The RMOW’s fire chief, Thomas Doherty, shared an update on various levels of training being done with the fire department, and talked about the importance of planning.

“This wildfire defense plan is the largest defense plan done in the province of B.C. to date, according to our BC Wildfire specialist that we’re working with on this. What they do is they go into each of the neighbourhoods, and they assess everything in the neighbourhoods from access, egress routes, water fill sites, safety zones for responders, and all the critical infrastructure … all of this information is compiled into tactical sheets, and these tactical sheets are then made available to responders that may come to Whistler,” he said, noting that if there was a large fire event in the area, fire resources (and personnel) would be drawn in from across the province.

“When they arrive, they will have this information made available to them through these sheets … What we’ve done is we’ve taken a proactive approach. In most municipalities, this work is done at the time of a wildfire encroaching upon it.”

Doherty also talked of the resources within the community not directly under the control of the fire department, noting Whistler Blackcomb’s fire-fighting teams, fire hydrants used for snow making, and staff within the RMOW itself that have training applicable to fire safety.


Burhenne talked a lot about the importance of vegetation management, noting the strategy has two goals in reducing the fire risk posed to and by the forest itself, and also maintaining the health of the natural environment.

“We’re really trying to find a way to achieve both at the same time,” she said.

Burhenne added the FireSmart team finalized a three-year strategic plan this year that identified areas in need of vegetation management treatment: In 2023, there were 90 hectares of land treated out of 355 hectares identified, with the areas done in 2023 being the Kadenwood Gondola, Riverside, and the Rainbow area. Areas identified for 2024 are Emerald West, Brio, and along Highway 99, which Burhenne noted will be a multi-year component.

Fuel thinning was carried out to make the forest more resilient to fires by reducing undergrowth and removing dead trees. Burhenne explained that with a young, dense forest, the natural areas around Whistler are at high risk of burning completely, and do not present ideal habitat for wildlife due to a lack of sunlight getting through to the forest floor. Thinning the forest and clearing undergrowth could improve forest health and resiliency, she posited.

“This type of forest has more capability to grow into those very resilient old-growth forests that we’d like to see here,” she said.

In conclusion, Burhenne stressed that when it comes to the future, “wildfires are the highest climate change-related risk and vulnerability for us here in Whistler, and we really need to do everything that we can to mitigate that risk.”

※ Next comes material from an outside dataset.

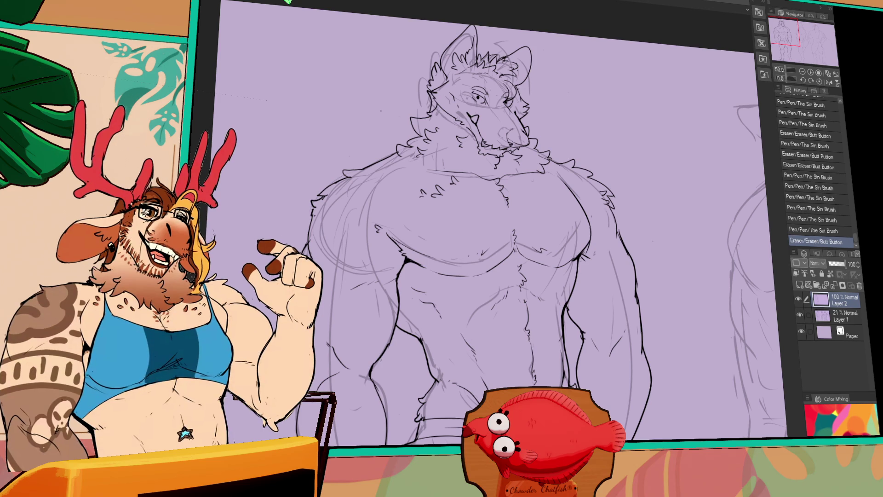
pyautogui.press('ctrl+y')
pyautogui.press('ctrl+y')
pyautogui.scroll(1, 613, 359)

The RMOW’s focus for 2024 will be high-priority risk area mitigation, the wildfire defense plan, and the ongoing FireSmart program, which focuses on mitigating risk on private properties.

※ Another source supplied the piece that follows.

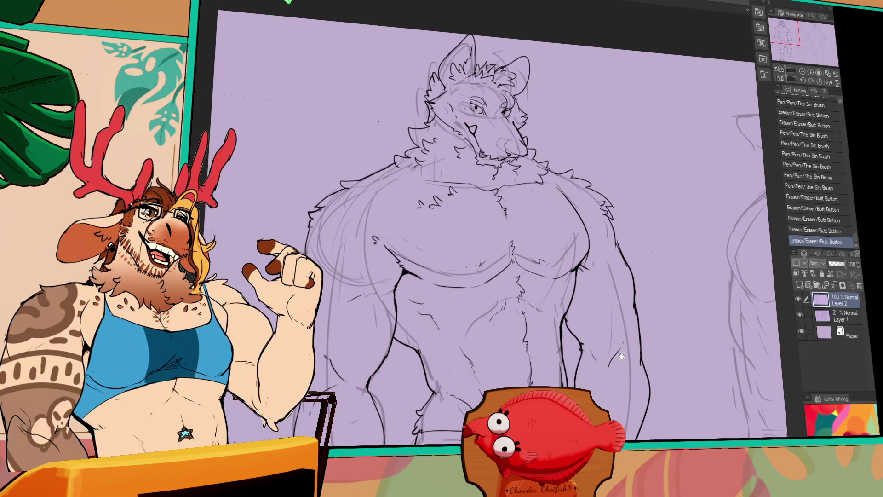
pyautogui.press('ctrl+y')
pyautogui.press('ctrl+y')
pyautogui.press('ctrl+y')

In comments following the presentation, Councillor Jen Ford noted that more information out in the public is better for understanding, because thinning of forested areas is a process that is “not well understood” in regards to benefits.

Coun. Arthur De Jong asked Doherty what is being learned through the process on assessing community safety and individual neighbourhoods in Whistler, to which Doherty said outside insight from experts that have witnessed fires all across B.C. is that Whistler has a long way to go.

“They were shocked at what we have to deal with here,” he said.

“We have a lot of work to do, and it's going to be a huge challenge for us, but through the process we learned a lot, even throughout our own organization.”

The full presentation, along with questions and answers from council can be found on the RMOW website.